The Panel for Education Policy signed off on shuttering a Bronx high school Wednesday night, the fourth district school closure under an administration that has called such measures a last resort.
But unlike the de Blasio’s administration’s first three closures, which were approved with little pushback in February, some activists and educators criticized the administration for closing the Bronx Foreign Language Academy of Global Studies instead of continuing efforts to reinvigorate it.
“If they wanted to revitalize the school they could do that,” said Jane Maisel, a member of the advocacy group Change the Stakes, before the vote. “We think it’s a very bad precedent.”
The closure highlights a tension in Mayor Bill de Blasio’s approach to New York City’s struggling schools, which has centered around a $400 million “Renewal” program designed to inject more resources into struggling schools in an attempt to improve them, rather than moving immediately to close them. FLAGS is a part of that program.

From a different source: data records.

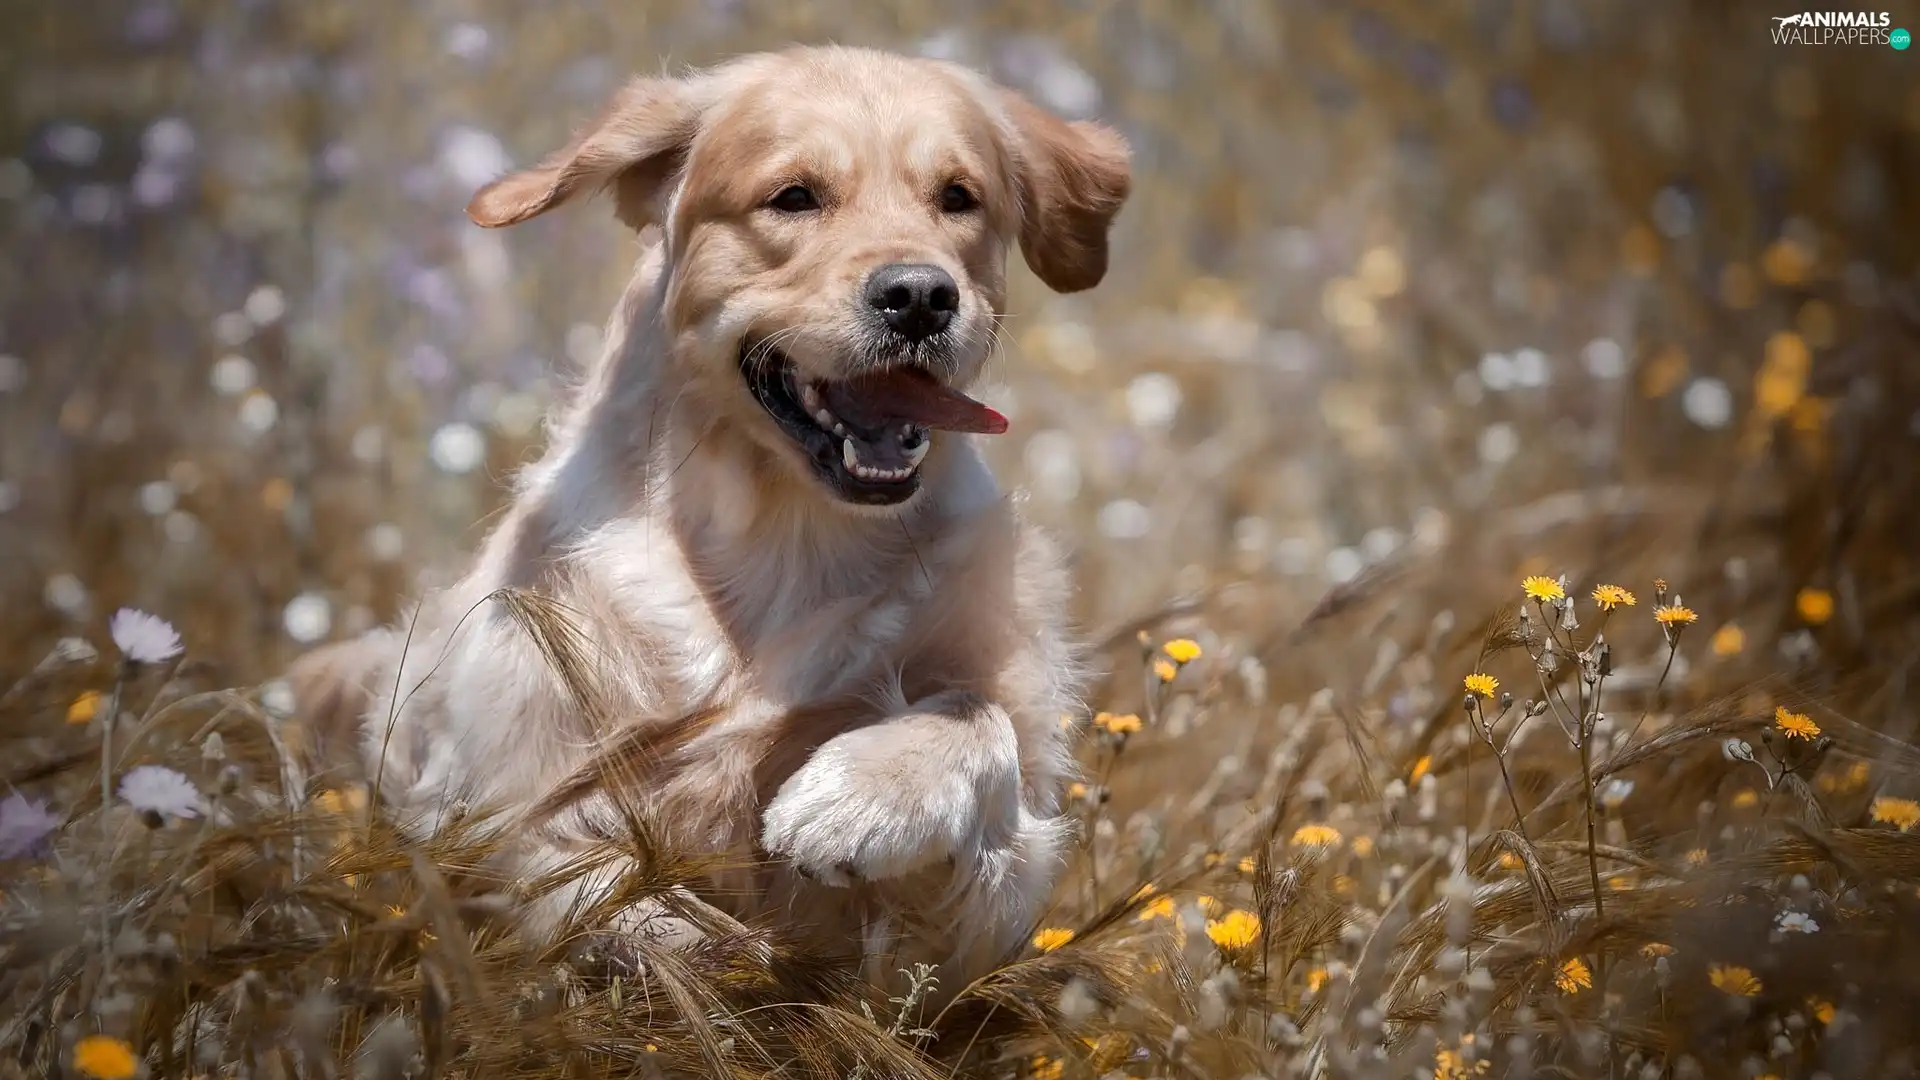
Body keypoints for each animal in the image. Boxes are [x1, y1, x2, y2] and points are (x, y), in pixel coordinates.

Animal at [284, 46, 1121, 991]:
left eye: (958, 196)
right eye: (793, 196)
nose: (919, 296)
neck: (787, 537)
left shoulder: (983, 918)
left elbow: (975, 718)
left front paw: (856, 797)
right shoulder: (503, 799)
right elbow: (602, 898)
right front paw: (711, 957)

“Parents and kids were like, ‘Didn’t we have an understanding that this would be a community school?’” said Aixa Rodriguez, a FLAGS teacher. “We had the sword of Damocles over us the entire time.”
The education department has said FLAGS should close because it is unsustainable due to its low enrollment and because of its poor performance — the same rationale given for approving the closure of three schools in Bedford-Stuyvesant, Brooklyn, earlier this year. Two of those schools were also part of the Renewal program.
FLAGS only enrolled 99 students this year, a 74 percent decline over the past five years. As of last October, it was the fourth-lowest enrolled district high school in the city, and had the 12th-lowest graduation rate. Last year, just 19 of 44 students in 12th grade graduated.
Schools Chancellor Carmen Fariña defended the city’s interest in closing the school, and said it was unconnected to the decision to allocate space in the FLAGS building for Academic Leadership Charter School, a co-location plan that the education panel also approved Wednesday night.
“First and foremost, no school is being closed, merged, consolidated, even truncated to fit another school in the building,” Fariña said. “In this particular case there were not enough students in that school, or people who were choosing that school, to make it work.”
The city teacher’s union, which sued to block closures under Bloomberg, has largely gone along with the de Blasio closures. United Federation of Teachers President Michael Mulgrew previously said the closures can be warranted if they are for logistical reasons like low enrollment, rather than a consequence for poor performance.
FLAGS Principal Leslie Chislett did not return a call seeking comment Wednesday or attend the panel vote.
Students currently enrolled at the school will have to find other placements unless they graduate in June. The education department said other Bronx schools will have no trouble absorbing FLAGS students, and that officials will offer “individualized enrollment support,” but advocates say students were not informed of the closure in time for the first round of the high school admissions cycle.
In addition, the panel voted Wednesday to approve three school mergers. The Upper School at P.S. 25 will be absorbed by Brooklyn’s P.S. 308, and M.S. 326 will be absorbed by M.S. 328, with which it already shares a building in Washington Heights. The third plan combines three schools that currently share a building, with the Collaborative Academy of Science, Technology & Language Arts Education and grades 6-8 of the Henry Street Secondary School for International Studies becoming part of University Neighborhood Middle School.
The panel also approved seven co-location arrangements, four of which involve charter schools.